### REQUIREMENT
Duplicate every line of the data below without any changes.

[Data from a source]
━━━━━━━━━━━━━━━━━━━━
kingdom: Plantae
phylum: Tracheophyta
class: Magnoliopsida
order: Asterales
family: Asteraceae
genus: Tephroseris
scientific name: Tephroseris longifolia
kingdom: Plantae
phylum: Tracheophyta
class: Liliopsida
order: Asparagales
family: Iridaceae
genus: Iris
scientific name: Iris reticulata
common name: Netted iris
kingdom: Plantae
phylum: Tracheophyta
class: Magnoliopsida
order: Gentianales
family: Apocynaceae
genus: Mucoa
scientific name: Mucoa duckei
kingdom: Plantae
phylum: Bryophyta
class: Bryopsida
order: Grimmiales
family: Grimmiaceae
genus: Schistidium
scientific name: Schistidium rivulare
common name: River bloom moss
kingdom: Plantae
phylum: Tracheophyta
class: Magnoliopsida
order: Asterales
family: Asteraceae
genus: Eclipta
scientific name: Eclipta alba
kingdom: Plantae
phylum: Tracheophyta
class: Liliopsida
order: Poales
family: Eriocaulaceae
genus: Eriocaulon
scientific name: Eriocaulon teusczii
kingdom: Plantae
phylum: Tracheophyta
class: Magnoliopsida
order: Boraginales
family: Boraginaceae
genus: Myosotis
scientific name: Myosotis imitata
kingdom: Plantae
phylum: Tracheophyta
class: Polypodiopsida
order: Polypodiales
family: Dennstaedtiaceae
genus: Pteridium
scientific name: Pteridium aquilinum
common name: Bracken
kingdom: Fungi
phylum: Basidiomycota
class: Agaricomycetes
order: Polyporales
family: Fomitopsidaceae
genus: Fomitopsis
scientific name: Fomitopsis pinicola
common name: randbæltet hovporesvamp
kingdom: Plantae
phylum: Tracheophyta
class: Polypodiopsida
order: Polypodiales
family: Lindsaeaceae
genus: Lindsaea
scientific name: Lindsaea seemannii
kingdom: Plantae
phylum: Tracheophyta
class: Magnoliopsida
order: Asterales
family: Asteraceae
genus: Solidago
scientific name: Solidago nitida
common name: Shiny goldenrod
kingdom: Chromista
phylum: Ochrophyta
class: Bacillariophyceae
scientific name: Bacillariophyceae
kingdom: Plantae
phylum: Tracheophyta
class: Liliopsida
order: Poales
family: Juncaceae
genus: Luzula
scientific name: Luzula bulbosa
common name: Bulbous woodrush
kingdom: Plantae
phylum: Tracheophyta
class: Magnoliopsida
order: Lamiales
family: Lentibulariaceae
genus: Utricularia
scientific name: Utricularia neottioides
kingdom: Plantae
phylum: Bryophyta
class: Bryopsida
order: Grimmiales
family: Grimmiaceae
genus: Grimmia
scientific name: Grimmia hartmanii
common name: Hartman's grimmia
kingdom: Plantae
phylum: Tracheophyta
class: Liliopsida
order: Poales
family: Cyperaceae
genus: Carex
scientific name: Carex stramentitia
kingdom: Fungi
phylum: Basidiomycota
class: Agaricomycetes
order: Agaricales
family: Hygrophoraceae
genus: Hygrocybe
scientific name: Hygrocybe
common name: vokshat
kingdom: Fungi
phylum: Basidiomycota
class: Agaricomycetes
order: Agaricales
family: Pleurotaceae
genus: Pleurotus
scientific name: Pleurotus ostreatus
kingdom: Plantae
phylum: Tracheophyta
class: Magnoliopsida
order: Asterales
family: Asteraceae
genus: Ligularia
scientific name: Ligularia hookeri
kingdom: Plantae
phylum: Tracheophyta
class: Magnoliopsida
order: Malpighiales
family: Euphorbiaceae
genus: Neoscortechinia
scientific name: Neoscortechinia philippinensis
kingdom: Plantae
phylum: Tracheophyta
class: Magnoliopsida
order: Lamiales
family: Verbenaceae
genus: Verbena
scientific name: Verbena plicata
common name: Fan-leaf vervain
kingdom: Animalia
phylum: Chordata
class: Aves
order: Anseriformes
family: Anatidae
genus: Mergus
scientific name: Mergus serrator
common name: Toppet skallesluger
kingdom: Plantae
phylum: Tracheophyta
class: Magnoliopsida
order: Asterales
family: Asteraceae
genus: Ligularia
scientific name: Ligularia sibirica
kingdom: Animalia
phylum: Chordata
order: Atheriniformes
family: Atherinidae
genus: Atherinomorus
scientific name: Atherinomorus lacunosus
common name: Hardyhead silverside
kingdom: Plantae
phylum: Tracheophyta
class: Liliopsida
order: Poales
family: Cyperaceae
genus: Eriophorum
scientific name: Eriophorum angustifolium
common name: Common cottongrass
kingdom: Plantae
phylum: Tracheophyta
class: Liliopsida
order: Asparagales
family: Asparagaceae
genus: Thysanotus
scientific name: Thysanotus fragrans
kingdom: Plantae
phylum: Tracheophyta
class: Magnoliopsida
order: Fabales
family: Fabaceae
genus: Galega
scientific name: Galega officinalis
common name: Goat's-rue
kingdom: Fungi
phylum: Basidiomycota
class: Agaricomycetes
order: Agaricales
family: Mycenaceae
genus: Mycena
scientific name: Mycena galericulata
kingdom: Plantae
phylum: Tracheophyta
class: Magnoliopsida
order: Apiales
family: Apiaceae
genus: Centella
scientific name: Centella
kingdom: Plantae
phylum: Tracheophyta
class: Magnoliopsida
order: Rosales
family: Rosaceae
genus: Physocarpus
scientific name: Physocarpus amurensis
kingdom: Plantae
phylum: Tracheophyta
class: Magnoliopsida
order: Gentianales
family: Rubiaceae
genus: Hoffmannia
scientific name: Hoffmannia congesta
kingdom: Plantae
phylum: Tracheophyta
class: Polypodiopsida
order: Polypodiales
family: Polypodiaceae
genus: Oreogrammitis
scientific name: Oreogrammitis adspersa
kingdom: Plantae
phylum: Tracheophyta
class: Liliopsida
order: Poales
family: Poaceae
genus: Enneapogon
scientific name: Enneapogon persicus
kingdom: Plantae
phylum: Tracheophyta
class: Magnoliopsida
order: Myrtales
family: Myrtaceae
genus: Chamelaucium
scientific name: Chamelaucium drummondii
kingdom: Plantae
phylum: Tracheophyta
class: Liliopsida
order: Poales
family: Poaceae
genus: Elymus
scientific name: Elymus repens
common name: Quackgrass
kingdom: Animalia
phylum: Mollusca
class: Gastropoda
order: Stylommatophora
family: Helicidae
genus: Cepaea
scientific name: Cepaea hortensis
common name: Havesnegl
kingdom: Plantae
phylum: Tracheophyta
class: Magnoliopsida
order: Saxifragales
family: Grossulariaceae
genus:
━━━━━━━━━━━━━━━━━━━━
### CORRECT OUTPUT
kingdom: Plantae
phylum: Tracheophyta
class: Magnoliopsida
order: Asterales
family: Asteraceae
genus: Tephroseris
scientific name: Tephroseris longifolia
kingdom: Plantae
phylum: Tracheophyta
class: Liliopsida
order: Asparagales
family: Iridaceae
genus: Iris
scientific name: Iris reticulata
common name: Netted iris
kingdom: Plantae
phylum: Tracheophyta
class: Magnoliopsida
order: Gentianales
family: Apocynaceae
genus: Mucoa
scientific name: Mucoa duckei
kingdom: Plantae
phylum: Bryophyta
class: Bryopsida
order: Grimmiales
family: Grimmiaceae
genus: Schistidium
scientific name: Schistidium rivulare
common name: River bloom moss
kingdom: Plantae
phylum: Tracheophyta
class: Magnoliopsida
order: Asterales
family: Asteraceae
genus: Eclipta
scientific name: Eclipta alba
kingdom: Plantae
phylum: Tracheophyta
class: Liliopsida
order: Poales
family: Eriocaulaceae
genus: Eriocaulon
scientific name: Eriocaulon teusczii
kingdom: Plantae
phylum: Tracheophyta
class: Magnoliopsida
order: Boraginales
family: Boraginaceae
genus: Myosotis
scientific name: Myosotis imitata
kingdom: Plantae
phylum: Tracheophyta
class: Polypodiopsida
order: Polypodiales
family: Dennstaedtiaceae
genus: Pteridium
scientific name: Pteridium aquilinum
common name: Bracken
kingdom: Fungi
phylum: Basidiomycota
class: Agaricomycetes
order: Polyporales
family: Fomitopsidaceae
genus: Fomitopsis
scientific name: Fomitopsis pinicola
common name: randbæltet hovporesvamp
kingdom: Plantae
phylum: Tracheophyta
class: Polypodiopsida
order: Polypodiales
family: Lindsaeaceae
genus: Lindsaea
scientific name: Lindsaea seemannii
kingdom: Plantae
phylum: Tracheophyta
class: Magnoliopsida
order: Asterales
family: Asteraceae
genus: Solidago
scientific name: Solidago nitida
common name: Shiny goldenrod
kingdom: Chromista
phylum: Ochrophyta
class: Bacillariophyceae
scientific name: Bacillariophyceae
kingdom: Plantae
phylum: Tracheophyta
class: Liliopsida
order: Poales
family: Juncaceae
genus: Luzula
scientific name: Luzula bulbosa
common name: Bulbous woodrush
kingdom: Plantae
phylum: Tracheophyta
class: Magnoliopsida
order: Lamiales
family: Lentibulariaceae
genus: Utricularia
scientific name: Utricularia neottioides
kingdom: Plantae
phylum: Bryophyta
class: Bryopsida
order: Grimmiales
family: Grimmiaceae
genus: Grimmia
scientific name: Grimmia hartmanii
common name: Hartman's grimmia
kingdom: Plantae
phylum: Tracheophyta
class: Liliopsida
order: Poales
family: Cyperaceae
genus: Carex
scientific name: Carex stramentitia
kingdom: Fungi
phylum: Basidiomycota
class: Agaricomycetes
order: Agaricales
family: Hygrophoraceae
genus: Hygrocybe
scientific name: Hygrocybe
common name: vokshat
kingdom: Fungi
phylum: Basidiomycota
class: Agaricomycetes
order: Agaricales
family: Pleurotaceae
genus: Pleurotus
scientific name: Pleurotus ostreatus
kingdom: Plantae
phylum: Tracheophyta
class: Magnoliopsida
order: Asterales
family: Asteraceae
genus: Ligularia
scientific name: Ligularia hookeri
kingdom: Plantae
phylum: Tracheophyta
class: Magnoliopsida
order: Malpighiales
family: Euphorbiaceae
genus: Neoscortechinia
scientific name: Neoscortechinia philippinensis
kingdom: Plantae
phylum: Tracheophyta
class: Magnoliopsida
order: Lamiales
family: Verbenaceae
genus: Verbena
scientific name: Verbena plicata
common name: Fan-leaf vervain
kingdom: Animalia
phylum: Chordata
class: Aves
order: Anseriformes
family: Anatidae
genus: Mergus
scientific name: Mergus serrator
common name: Toppet skallesluger
kingdom: Plantae
phylum: Tracheophyta
class: Magnoliopsida
order: Asterales
family: Asteraceae
genus: Ligularia
scientific name: Ligularia sibirica
kingdom: Animalia
phylum: Chordata
order: Atheriniformes
family: Atherinidae
genus: Atherinomorus
scientific name: Atherinomorus lacunosus
common name: Hardyhead silverside
kingdom: Plantae
phylum: Tracheophyta
class: Liliopsida
order: Poales
family: Cyperaceae
genus: Eriophorum
scientific name: Eriophorum angustifolium
common name: Common cottongrass
kingdom: Plantae
phylum: Tracheophyta
class: Liliopsida
order: Asparagales
family: Asparagaceae
genus: Thysanotus
scientific name: Thysanotus fragrans
kingdom: Plantae
phylum: Tracheophyta
class: Magnoliopsida
order: Fabales
family: Fabaceae
genus: Galega
scientific name: Galega officinalis
common name: Goat's-rue
kingdom: Fungi
phylum: Basidiomycota
class: Agaricomycetes
order: Agaricales
family: Mycenaceae
genus: Mycena
scientific name: Mycena galericulata
kingdom: Plantae
phylum: Tracheophyta
class: Magnoliopsida
order: Apiales
family: Apiaceae
genus: Centella
scientific name: Centella
kingdom: Plantae
phylum: Tracheophyta
class: Magnoliopsida
order: Rosales
family: Rosaceae
genus: Physocarpus
scientific name: Physocarpus amurensis
kingdom: Plantae
phylum: Tracheophyta
class: Magnoliopsida
order: Gentianales
family: Rubiaceae
genus: Hoffmannia
scientific name: Hoffmannia congesta
kingdom: Plantae
phylum: Tracheophyta
class: Polypodiopsida
order: Polypodiales
family: Polypodiaceae
genus: Oreogrammitis
scientific name: Oreogrammitis adspersa
kingdom: Plantae
phylum: Tracheophyta
class: Liliopsida
order: Poales
family: Poaceae
genus: Enneapogon
scientific name: Enneapogon persicus
kingdom: Plantae
phylum: Tracheophyta
class: Magnoliopsida
order: Myrtales
family: Myrtaceae
genus: Chamelaucium
scientific name: Chamelaucium drummondii
kingdom: Plantae
phylum: Tracheophyta
class: Liliopsida
order: Poales
family: Poaceae
genus: Elymus
scientific name: Elymus repens
common name: Quackgrass
kingdom: Animalia
phylum: Mollusca
class: Gastropoda
order: Stylommatophora
family: Helicidae
genus: Cepaea
scientific name: Cepaea hortensis
common name: Havesnegl
kingdom: Plantae
phylum: Tracheophyta
class: Magnoliopsida
order: Saxifragales
family: Grossulariaceae
genus:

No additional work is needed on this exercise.